Answer 2 · 2024-03-18T10:16:46.000Z

Here's a repro: https://github.com/unstubbable/upstash-ratelimit-analytics-lambda-timeout

The timeouts do not occur when analytics is disabled.
They also do not occur with analytics enabled, and using a non-streaming handler.
With analytics enabled, not only does the timeout occur, but the response times are also significantly higher (approx. 2–3s vs. 150ms)
Awaiting the pending promise does not help.

Answer 3 · 2024-03-19T13:08:58.000Z

Hey, @unstubbable, I haven't found the underlying issue, but I'm still trying to figure out.

Answer 4 · 2024-04-16T07:07:22.000Z

Hi @unstubbable,

I tried your lambda and saw that the requests timeout like you said. Long story short, I found a solution but didn't figure out why this occurs in the first place.

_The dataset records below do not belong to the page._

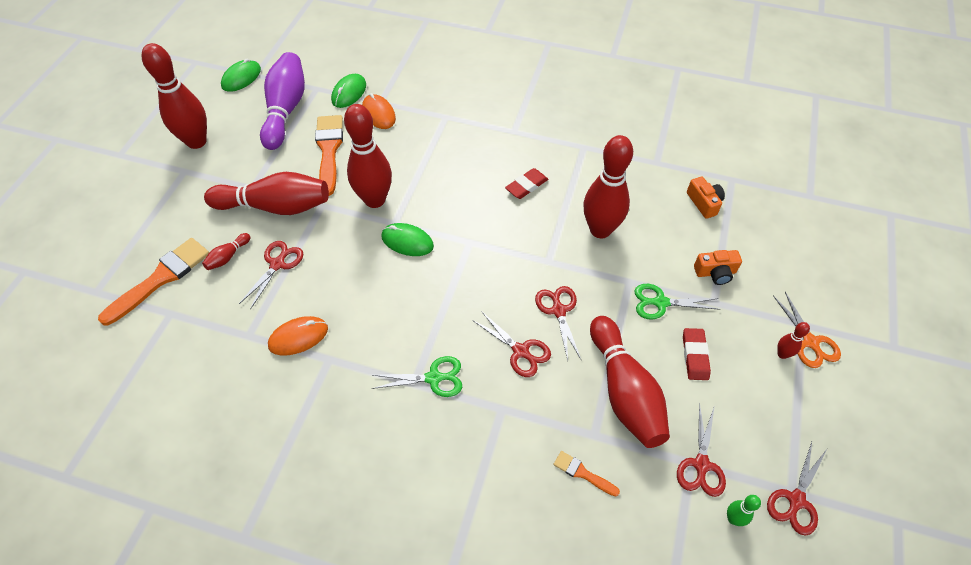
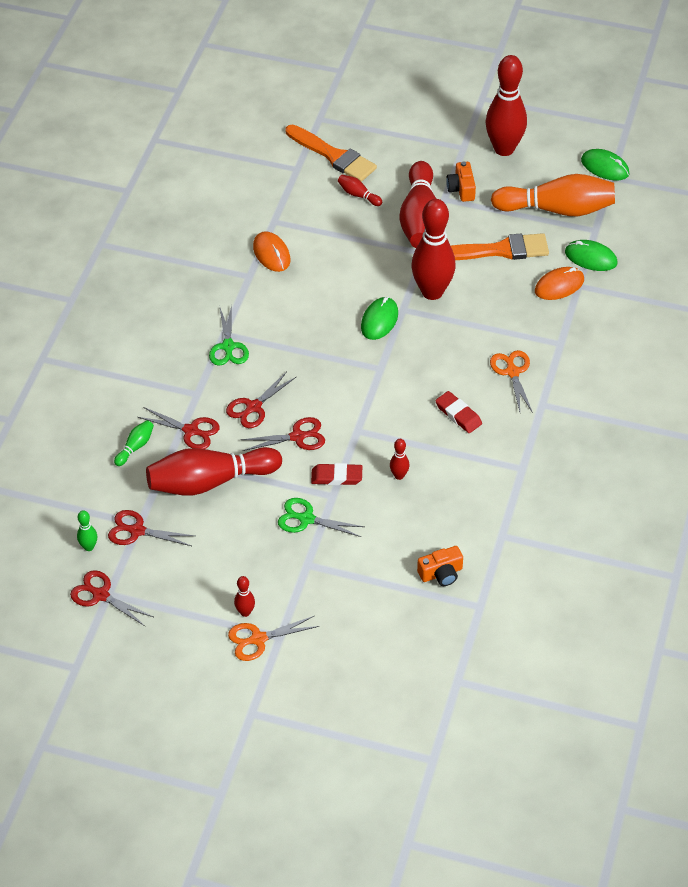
camera: 90 degrees right, 5 degrees down
red scissors [239,241,303,310] -> red scissors moved to [138,407,220,449]
purple bowling pin [260,52,305,150] -> orange bowling pin [491,174,615,216]
orange brush [553,451,620,497] -> green bowling pin [114,420,154,466]
red bowling pin [583,135,633,238] -> red bowling pin [390,439,409,480], size x0.42
green scissors [634,284,720,320] -> green scissors turned 75 degrees counterclockwise [278,498,364,537]
red eraser [683,328,711,380] -> red eraser moved to [311,463,362,485]
orange camera [694,250,742,285] -> orange camera moved to [446,161,476,202]
none -> orange scissors [490,350,533,413]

I will make sure to add an example for streaming lambda or update our docs.

Solution

I checked whether the analytics were submitted correctly to redis before the Lambda timeout. They are succesfully submitted.
We also receive a succesful response from the API, so the code in our handler executes properly

But we still get timeout. I tried to find if there were other people who experienced similar issues and found some posts [1, 2, 3, 4].

What I kept seeing was the callbackWaitsForEmptyEventLoop parameter in the Lambda nodejs context. I set the parameter to false in the handler you provided and the timeouts dissappeared.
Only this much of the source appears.